▶ **Problem to solve**
The entries below are to be written out again without alteration.

Records from a data collection
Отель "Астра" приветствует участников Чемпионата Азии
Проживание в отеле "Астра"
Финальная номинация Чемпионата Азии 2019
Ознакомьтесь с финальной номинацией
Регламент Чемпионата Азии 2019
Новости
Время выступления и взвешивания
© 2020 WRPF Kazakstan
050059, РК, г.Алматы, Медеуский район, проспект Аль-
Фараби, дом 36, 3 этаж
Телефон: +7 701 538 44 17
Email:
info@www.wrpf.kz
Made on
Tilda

▶ **Answer space**
Отель "Астра" приветствует участников Чемпионата Азии
Проживание в отеле "Астра"
Финальная номинация Чемпионата Азии 2019
Ознакомьтесь с финальной номинацией
Регламент Чемпионата Азии 2019
Новости
Время выступления и взвешивания
© 2020 WRPF Kazakstan
050059, РК, г.Алматы, Медеуский район, проспект Аль-
Фараби, дом 36, 3 этаж
Телефон: +7 701 538 44 17
Email:
info@www.wrpf.kz
Made on
Tilda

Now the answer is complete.